Nowa terapia w leczeniu polipów nosa od 1 października na liście refundacyjnej
1 października 2024 r. na listę refundacyjną wszedł mepolizumab – dostęp do leku biologicznego uzyskali pacjenci z przewlekłym zapaleniem błony śluzowej nosa i zatok przynosowych z polipami nosa. Terapia stanowi część programu lekowego B.156.
- Przewlekłe zapalenie błony śluzowej nosa i zatok przynosowych z polipami nosa (PZZPzPN) – co to za choroba?
- PZZPzPN – najpierw dupilumab, teraz mepolizumab
Przewlekłe zapalenie błony śluzowej nosa i zatok przynosowych z polipami nosa (PZZPzPN) – co to za choroba?
PZZPzPN charakteryzuje się nadmierną obecnością eozynofilów w błonie śluzowej nosa i zatok przynosowych. Przewlekły stan zapalny, w którym pośredniczą limfocyty Th2, prowadzi do przewlekłego nieżytu nosa, zaburzeń węchu, trudności w oddychaniu, uczucia zatkanego nosa, utrzymujących się bólów nosa i głowy. Bez podjętej interwencji objawy mają tendencję do nasilania się i negatywnie wpływają na jakość życia oraz funkcjonowanie społeczne chorego.
U chorych z PZZPzPN często współwystępują inne choroby, u podstaw których leży zapalenie typu 2, najczęściej jest to astma, ale też nadwrażliwość na niesteroidowe leki przeciwzapalne, atopowe zapalenie skóry czy eozynofilowe zapalenie przełyku. Wielochorobowość i związana z nią mnogość objawów utrudniają postawienie trafnej diagnozy i wdrożenie skutecznego leczenia.
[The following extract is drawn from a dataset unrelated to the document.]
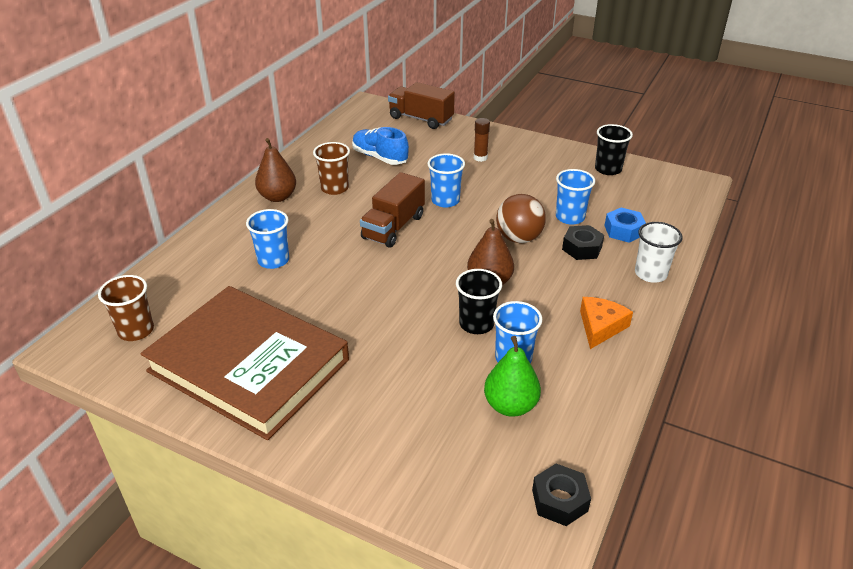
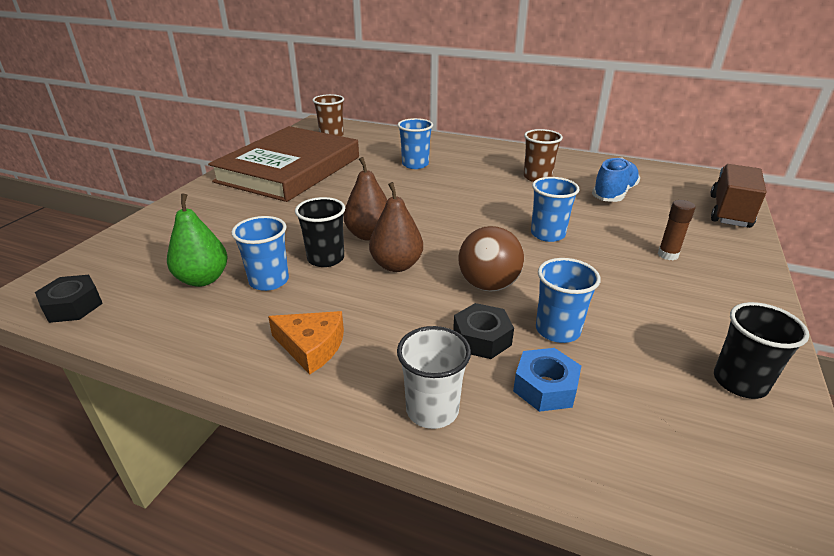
camera: 85 degrees right, 5 degrees down
(277, 197) = (509, 157): brown pear -> brown pear (369, 235)
(393, 227) = (482, 208): brown truck -> none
PZZPzPN – najpierw dupilumab, teraz mepolizumab
Standardowe postępowanie w przypadku PZZPzPN obejmuje farmakoterapię (glikokortykosteroidy, leki antyhistaminowe) oraz leczenie chirurgiczne. Choroba pociąga za sobą wiele kosztów społecznych i systemowych: pobyty w szpitalu, wielokrotne zabiegi, absencja chorych w miejscu pracy.
Co więcej, u wielu pacjentów rutynowe metody nie przynoszą oczekiwanych korzyści. Istnieje znaczna grupa pacjentów, u których leczenie operacyjne i stosowanie środków takich jak glikokortykosteroidy nie daje nam oczekiwanego efektu i stąd wynika duże oczekiwanie środowiska na nowe leki – podkreśla prof. Karina Jahnz-Różyk, konsultantka krajowa w dziedzinie alergologii.
Apele środowisk pacjenckich i lekarskich zostały wysłuchane. Od kwietnia 2024 r. pacjenci z PZZPzPN mają dostęp do leczenia dupilumabem – przeciwciałem monoklonalnym skierowanym przeciwko podjednostce α dla IL-4 i IL-13. Mechanizm jego działania polega na hamowaniu sygnalizacji dla obu cytokin, które biorą udział w różnicowaniu komórek Th2.
W ramach tego samego programu lekowego od 1 października wachlarz leków biologicznych dostępnych dla chorych z PZZPzPN poszerzył się o mepolizumab – przeciwciało monoklonalne wiążące się z IL-5. Wynikiem tej reakcji jest zmniejszenie wytwarzania i przeżywalności eozynofilów.
Skuteczność i bezpieczeństwo leków biologicznych potwierdza wiele badań naukowych i klinicznych. Ich stosowanie łagodzi objawy PZZPzPN, chroni przed nawrotami choroby i przywraca pacjentom jakość życia. Choć decyzja o refundacji zapadła, chorzy mogą mieć jednak chwilowe trudności w dostępie do terapii. Przed NFZ zadanie rozpisania konkursów na prowadzenie świadczenia i jego zakontraktowanie przez ośrodki medyczne. Program będzie realizowany przez ośrodki laryngologiczne.